For more flexibility the structure storing the allowed output formats is not any more forced to be an array. Now, just an iterator is asked ; an iterator could indeed let iterate over a Collection but also over a simple array.

In v1.0

...
	private final OutputFormat[] formats;
	...
	public MyServiceConnection() throws UWSException{
		...
		formats = new OutputFormat[2];
		formats[0] = new DemoTAP_VOTableFormatter(this);
		formats[1] = new DemoTAP_CSVFormatter(",");
	}
	...
	public OutputFormat[] getOutputFormats(){
		return formats;
	}
...

In v2.0

...
	private final ArrayList<OutputFormat> formats;
	...
	public MyServiceConnection() throws UWSException{
		...
		formats = new ArrayList<OutputFormat>(2);
		formats.add(new VOTableFormat(this));
		formats.add(new SVFormat(this, ",", true));
	}
	...
	public Iterator<OutputFormat> getOutputFormats(){
		return formats.iterator();
	}
...
Change the return type of getExecutionDuration() from long[] into int[]

In v1.0

...
	public long[] getExecutionDuration(){
		return new long[]{3600,7200};
	}
...

In v2.0

...
	public int[] getExecutionDuration(){
		return new int[]{3600,7200};
	}
...

You must first create an instance of a UWSFileManager in the constructor of your ServiceConnection. This instance must be stored as class attribute. The function getFileManager() will just return it. This object will be very useful for the library in order to store results, errors, logs and backups.

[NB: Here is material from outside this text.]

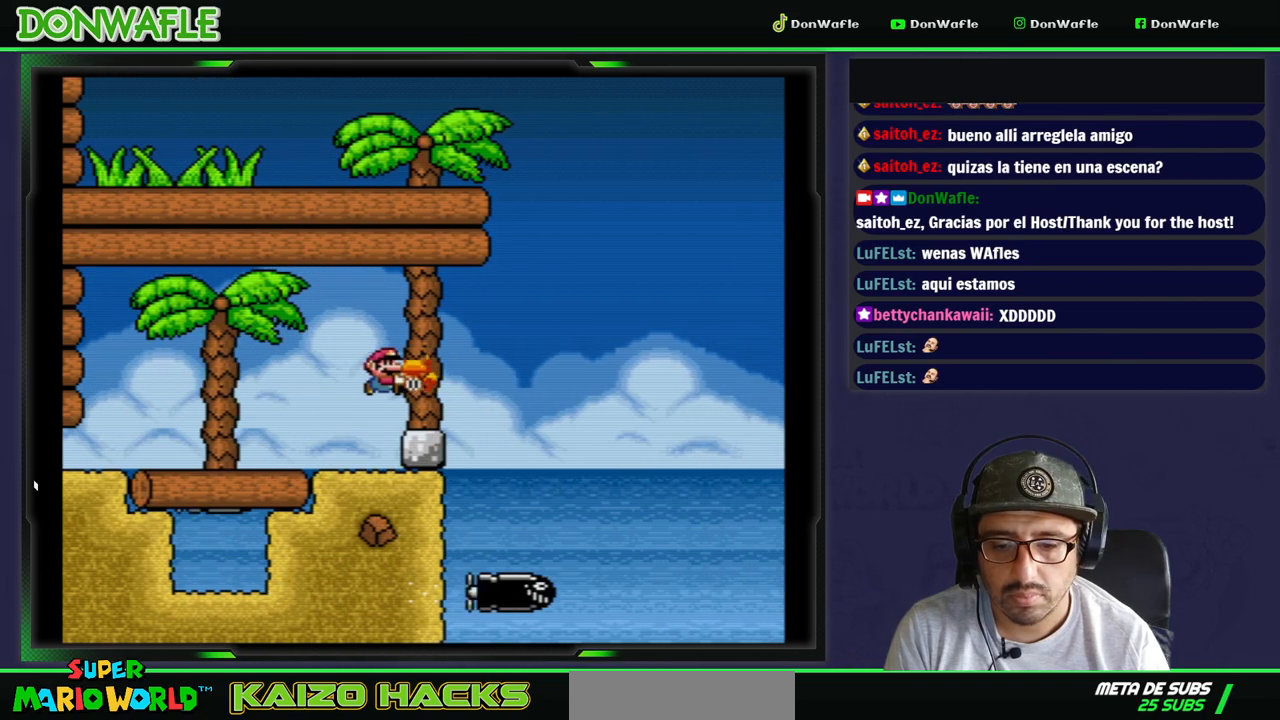
{"dt_ms": 500, "buttons": ["Y"], "events": [[17, "B", "up"], [100, "DPAD_RIGHT", "up"]]}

An implementation of UWSFileManager already exists: LocalUWSFileManager. It stores all TAP service's files in a local root directory specified in parameter of the constructor.

...
	private final UWSFileManager fileManager;

	public MyServiceConnection() throws UWSException{
		// Create a TAP files manager:
		fileManager = new LocalUWSFileManager(new File("MyTAPFiles"));
		...
	}
	
    public UWSFileManager getFileManager(){
        return fileManager;
    }
...

As said previously log messages are not any more logged using a function inside ServiceConnection, but with an instance of TAPLog. As for the file manager, this instance must be created in the constructor and stored as class attribute in order to be get using the new function getLogger().

...
	private final TAPLog logger;

	public MyServiceConnection() throws UWSException{
		...
		logger = new TAPLog(fileManager);
	}
	...
	public TAPLog getLogger(){
		return logger;
	}
...

This function must change what isAvailable() and getAvailability() return.

In v2.0, the first function is used by the library to forbid access to the /sync and /async resources. Thus, using setAvailable(boolean, String) would then let you control access of the service by clients at any moment.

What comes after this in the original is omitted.